EXERCISE DETAILS:
Render the lines that run from the one containing "Jau pakankamai prisiskaitei." through the one containing "tak, pro piknik a kávu z přilehlé", both included, as a numbered list, skipping any blank lines. Leave the pictures out.

[Dataset entries]
◆ ◆ ◆ ◆ ◆ ◆ ◆
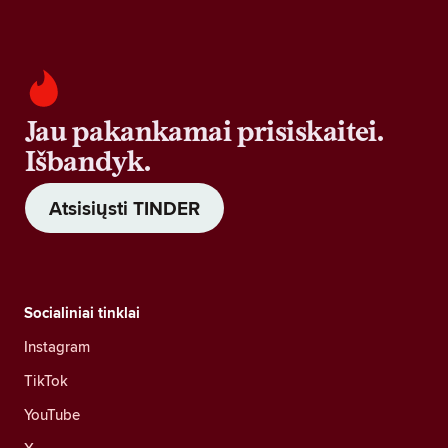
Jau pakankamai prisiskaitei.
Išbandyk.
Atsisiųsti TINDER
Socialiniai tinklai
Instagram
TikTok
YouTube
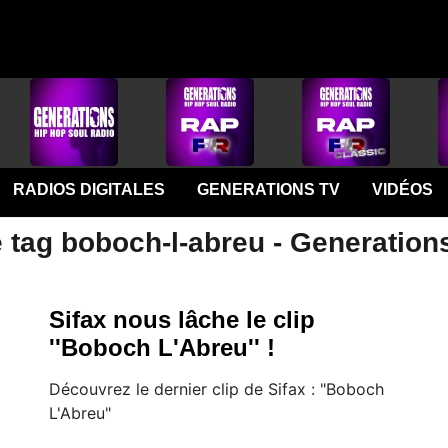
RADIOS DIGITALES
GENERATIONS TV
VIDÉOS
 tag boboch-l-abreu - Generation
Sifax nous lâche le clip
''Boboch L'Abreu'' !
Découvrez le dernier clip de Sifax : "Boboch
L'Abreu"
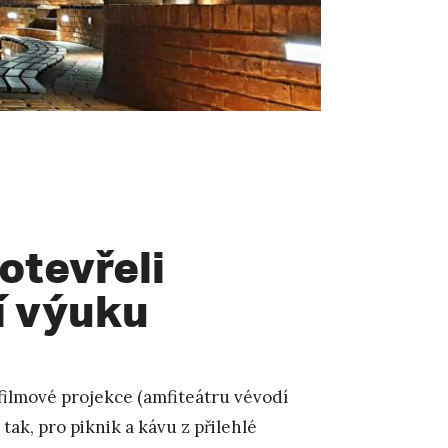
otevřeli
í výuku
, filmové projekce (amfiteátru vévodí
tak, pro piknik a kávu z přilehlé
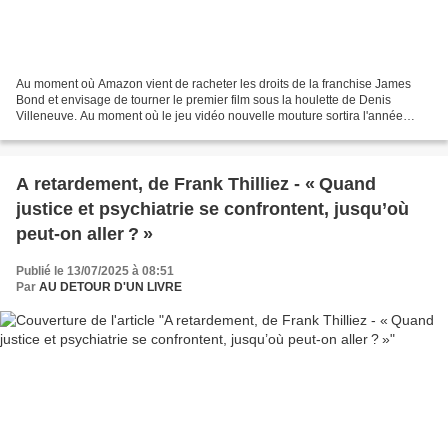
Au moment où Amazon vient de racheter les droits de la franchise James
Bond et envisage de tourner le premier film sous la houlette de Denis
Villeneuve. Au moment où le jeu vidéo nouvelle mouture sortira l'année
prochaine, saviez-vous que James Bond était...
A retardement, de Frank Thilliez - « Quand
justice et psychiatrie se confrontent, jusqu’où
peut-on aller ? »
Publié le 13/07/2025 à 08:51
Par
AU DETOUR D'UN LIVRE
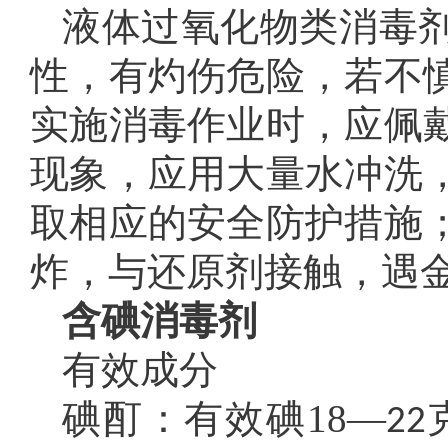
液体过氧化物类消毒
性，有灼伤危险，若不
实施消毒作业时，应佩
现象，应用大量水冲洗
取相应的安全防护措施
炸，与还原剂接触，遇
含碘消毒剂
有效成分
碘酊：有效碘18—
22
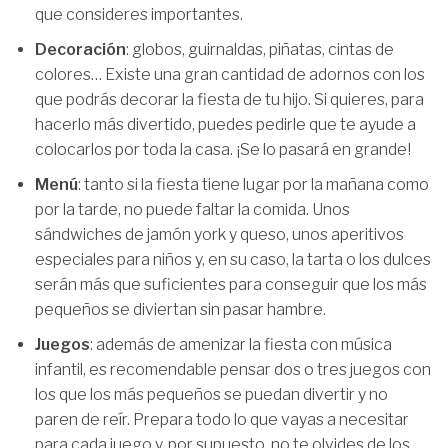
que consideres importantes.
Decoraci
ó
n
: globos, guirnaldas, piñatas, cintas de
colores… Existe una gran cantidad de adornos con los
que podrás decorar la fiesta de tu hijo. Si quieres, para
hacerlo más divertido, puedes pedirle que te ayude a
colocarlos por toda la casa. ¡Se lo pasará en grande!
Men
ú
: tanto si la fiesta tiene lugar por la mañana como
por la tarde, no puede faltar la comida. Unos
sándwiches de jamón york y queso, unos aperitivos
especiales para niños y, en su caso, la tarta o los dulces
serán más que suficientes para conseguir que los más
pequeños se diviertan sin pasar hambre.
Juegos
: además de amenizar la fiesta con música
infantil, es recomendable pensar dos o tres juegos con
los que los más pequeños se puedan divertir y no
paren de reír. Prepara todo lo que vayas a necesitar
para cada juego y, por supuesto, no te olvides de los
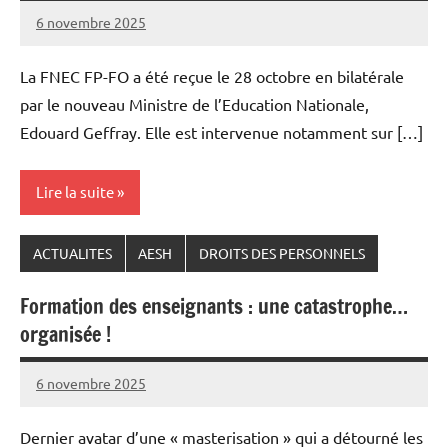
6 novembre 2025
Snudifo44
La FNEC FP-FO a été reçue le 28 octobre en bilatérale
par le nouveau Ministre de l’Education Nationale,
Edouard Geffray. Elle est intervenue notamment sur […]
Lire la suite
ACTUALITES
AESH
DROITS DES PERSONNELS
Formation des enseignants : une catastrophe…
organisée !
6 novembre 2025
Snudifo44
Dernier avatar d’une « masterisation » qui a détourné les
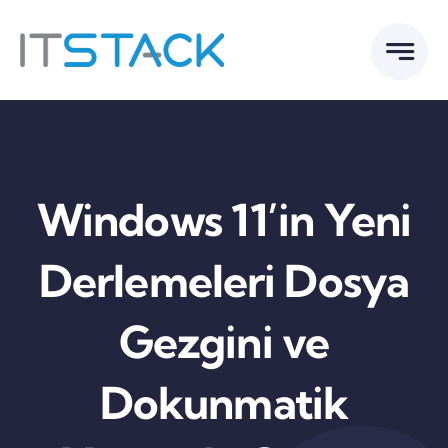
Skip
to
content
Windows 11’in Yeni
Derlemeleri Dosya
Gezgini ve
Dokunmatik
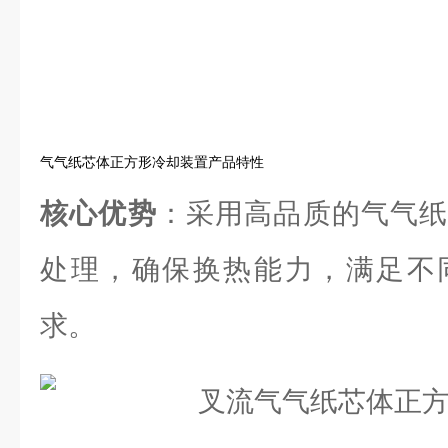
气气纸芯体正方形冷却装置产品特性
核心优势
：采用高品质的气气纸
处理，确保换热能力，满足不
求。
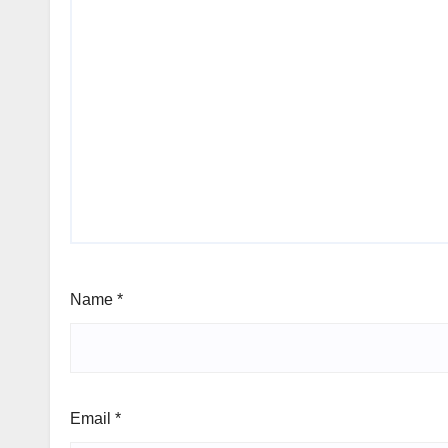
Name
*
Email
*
◆ ◆ ◆ ◆ ◆ ◆ ◆
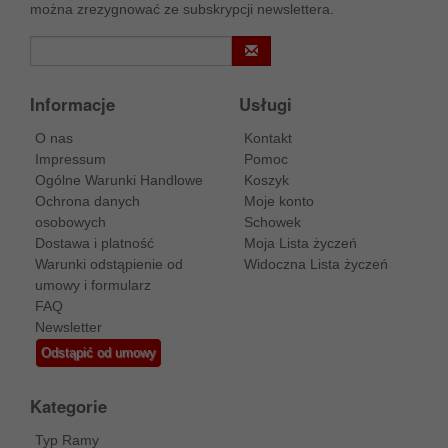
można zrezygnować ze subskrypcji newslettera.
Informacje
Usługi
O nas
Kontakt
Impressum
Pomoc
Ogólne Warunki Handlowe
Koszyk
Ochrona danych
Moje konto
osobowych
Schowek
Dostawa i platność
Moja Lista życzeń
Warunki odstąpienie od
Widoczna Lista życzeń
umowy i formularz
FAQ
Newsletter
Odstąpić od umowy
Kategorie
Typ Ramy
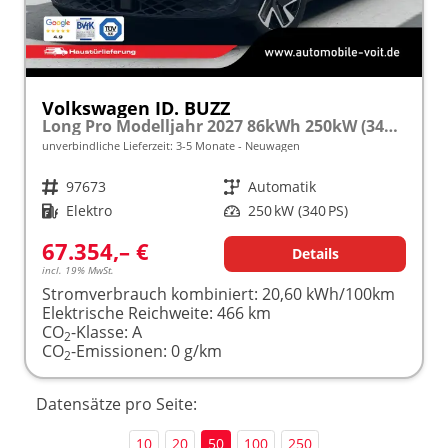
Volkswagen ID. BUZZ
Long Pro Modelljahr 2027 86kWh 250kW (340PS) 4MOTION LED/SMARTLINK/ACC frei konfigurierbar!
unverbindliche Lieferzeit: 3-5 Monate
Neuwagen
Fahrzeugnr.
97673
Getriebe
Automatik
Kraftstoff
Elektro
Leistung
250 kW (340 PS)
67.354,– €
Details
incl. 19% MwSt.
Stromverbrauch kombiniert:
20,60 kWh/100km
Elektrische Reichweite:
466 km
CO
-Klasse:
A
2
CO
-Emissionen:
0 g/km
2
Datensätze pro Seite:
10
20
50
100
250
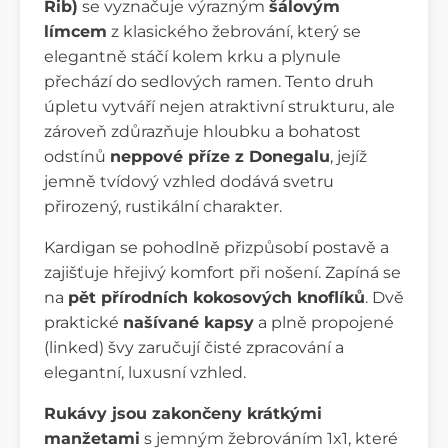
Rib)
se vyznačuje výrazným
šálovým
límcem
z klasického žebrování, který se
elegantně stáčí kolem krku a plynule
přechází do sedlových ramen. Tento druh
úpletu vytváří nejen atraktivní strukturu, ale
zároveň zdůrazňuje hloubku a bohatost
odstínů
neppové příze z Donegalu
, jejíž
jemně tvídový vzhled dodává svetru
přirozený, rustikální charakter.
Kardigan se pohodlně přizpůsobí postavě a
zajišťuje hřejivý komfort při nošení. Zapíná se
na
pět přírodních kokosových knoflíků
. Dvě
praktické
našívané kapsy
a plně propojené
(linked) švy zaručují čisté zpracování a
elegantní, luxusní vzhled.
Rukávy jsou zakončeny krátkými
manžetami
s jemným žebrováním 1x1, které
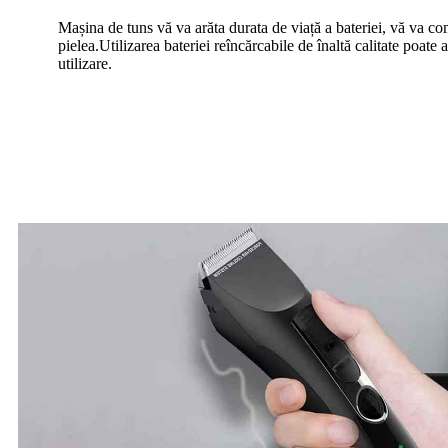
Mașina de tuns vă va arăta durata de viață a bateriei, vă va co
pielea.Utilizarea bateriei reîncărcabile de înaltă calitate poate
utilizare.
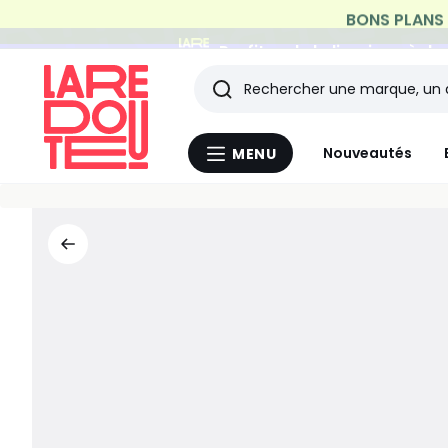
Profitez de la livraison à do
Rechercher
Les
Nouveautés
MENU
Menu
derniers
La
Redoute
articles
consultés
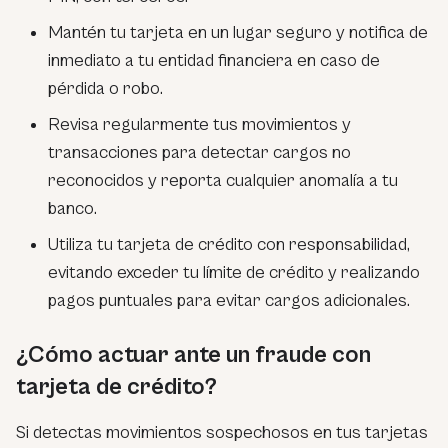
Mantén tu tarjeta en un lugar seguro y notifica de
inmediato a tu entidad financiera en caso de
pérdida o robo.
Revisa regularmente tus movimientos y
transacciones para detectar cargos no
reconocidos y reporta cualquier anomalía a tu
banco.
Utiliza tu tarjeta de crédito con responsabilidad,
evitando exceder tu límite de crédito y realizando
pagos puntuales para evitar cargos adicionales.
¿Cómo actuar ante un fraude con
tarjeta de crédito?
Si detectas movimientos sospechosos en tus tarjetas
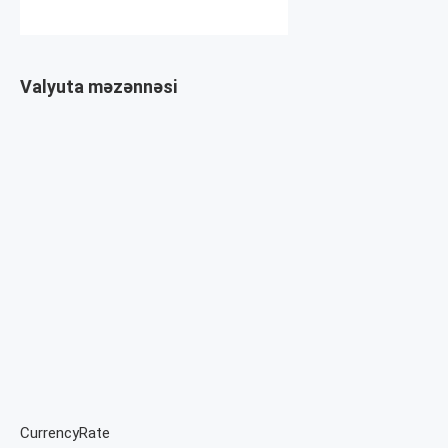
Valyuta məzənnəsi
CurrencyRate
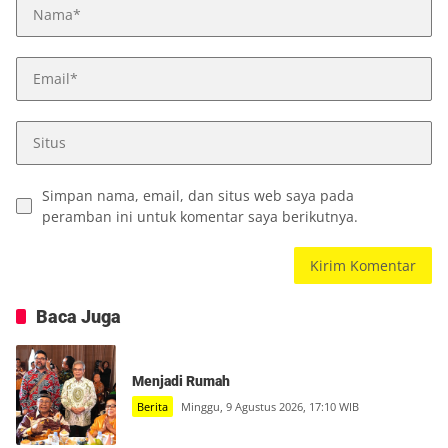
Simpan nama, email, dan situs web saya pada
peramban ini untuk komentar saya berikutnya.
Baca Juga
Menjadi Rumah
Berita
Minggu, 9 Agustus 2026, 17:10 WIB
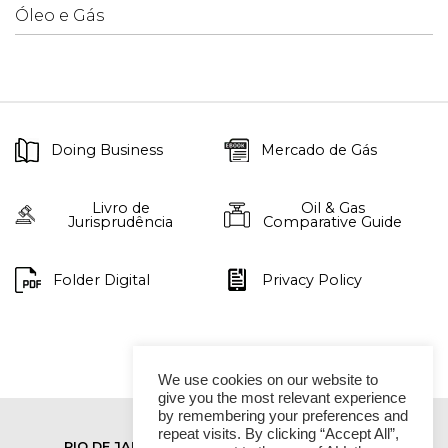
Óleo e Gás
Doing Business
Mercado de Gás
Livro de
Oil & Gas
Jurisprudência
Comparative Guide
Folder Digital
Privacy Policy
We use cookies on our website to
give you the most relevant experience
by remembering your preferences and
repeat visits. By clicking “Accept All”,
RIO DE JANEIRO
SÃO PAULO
◆ ◆ ◆ ◆ ◆ ◆ ◆
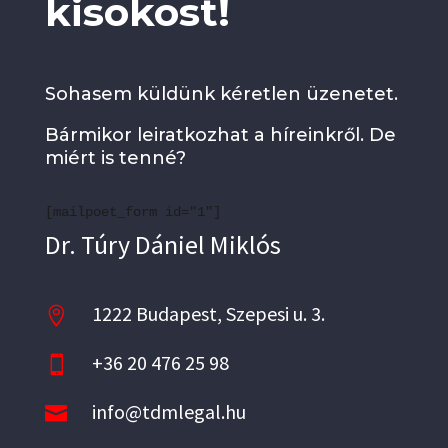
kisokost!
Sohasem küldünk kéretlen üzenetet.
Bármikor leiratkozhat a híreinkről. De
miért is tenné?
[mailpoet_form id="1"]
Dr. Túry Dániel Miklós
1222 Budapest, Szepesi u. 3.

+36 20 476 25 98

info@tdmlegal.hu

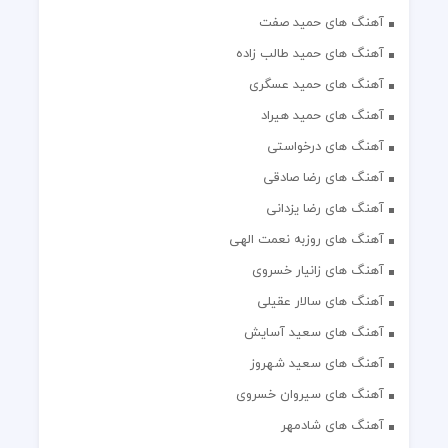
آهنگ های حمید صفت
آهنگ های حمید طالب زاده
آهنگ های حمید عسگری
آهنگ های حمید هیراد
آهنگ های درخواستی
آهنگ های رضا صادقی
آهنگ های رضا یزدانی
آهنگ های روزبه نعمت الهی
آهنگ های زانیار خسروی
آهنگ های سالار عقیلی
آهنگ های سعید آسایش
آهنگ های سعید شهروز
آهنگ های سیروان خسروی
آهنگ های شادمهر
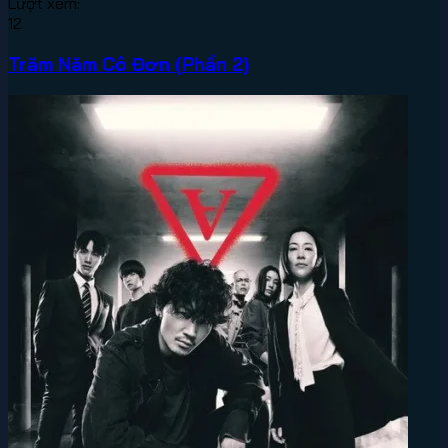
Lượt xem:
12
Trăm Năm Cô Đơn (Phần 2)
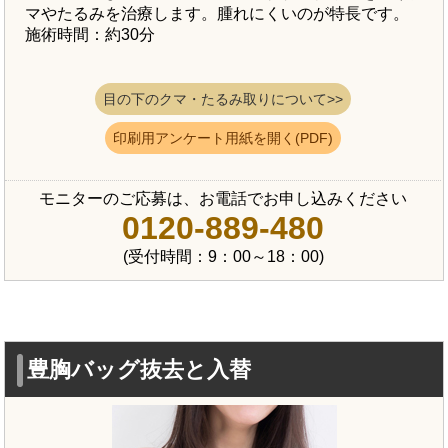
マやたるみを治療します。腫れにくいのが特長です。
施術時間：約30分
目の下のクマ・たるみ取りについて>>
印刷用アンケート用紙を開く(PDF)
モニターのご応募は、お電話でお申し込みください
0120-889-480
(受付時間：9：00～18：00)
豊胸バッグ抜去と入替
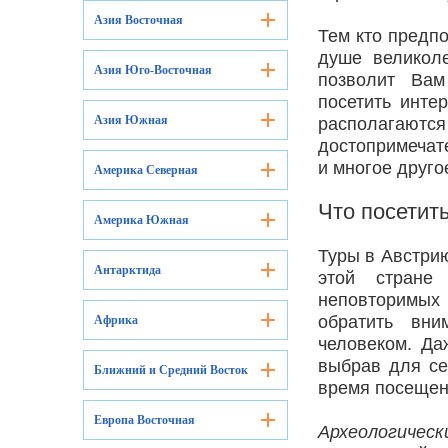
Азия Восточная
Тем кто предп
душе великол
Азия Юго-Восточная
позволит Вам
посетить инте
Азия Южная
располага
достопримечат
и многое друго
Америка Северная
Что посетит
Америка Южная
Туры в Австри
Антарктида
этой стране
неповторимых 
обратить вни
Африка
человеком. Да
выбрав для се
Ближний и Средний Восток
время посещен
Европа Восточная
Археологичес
◆ ◆ ◆ ◆ ◆ ◆ ◆
RESPONSE:
1. Jau pakankamai prisiskaitei.
2. Išbandyk.
3. Atsisiųsti TINDER
4. Socialiniai tinklai
5. Instagram
6. TikTok
7. YouTube
8. RADIOS DIGITALES
9. GENERATIONS TV
10. VIDÉOS
11.  tag boboch-l-abreu - Generation
12. Sifax nous lâche le clip
13. ''Boboch L'Abreu'' !
14. Découvrez le dernier clip de Sifax : "Boboch
15. L'Abreu"
16. otevřeli
17. í výuku
18. , filmové projekce (amfiteátru vévodí
19. tak, pro piknik a kávu z přilehlé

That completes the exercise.